[Collected data]
========================

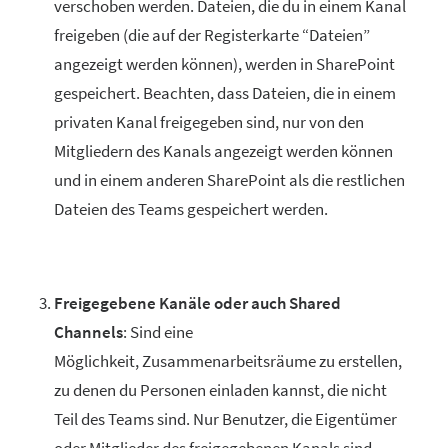
verschoben werden. Dateien, die du in einem Kanal
freigeben (die auf der Registerkarte “Dateien”
angezeigt werden können), werden in SharePoint
gespeichert. Beachten, dass Dateien, die in einem
privaten Kanal freigegeben sind, nur von den
Mitgliedern des Kanals angezeigt werden können
und in einem anderen SharePoint als die restlichen
Dateien des Teams gespeichert werden.
Freigegebene Kanäle oder auch Shared
Channels
: Sind eine
Möglichkeit, Zusammenarbeitsräume zu erstellen,
zu denen du Personen einladen kannst, die nicht
Teil des Teams sind. Nur Benutzer, die Eigentümer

========================

■ The task
Beginning from the line that contains "zu denen du", give each line again exactly, through the final line of the records.

■ Response to this task
zu denen du Personen einladen kannst, die nicht
Teil des Teams sind. Nur Benutzer, die Eigentümer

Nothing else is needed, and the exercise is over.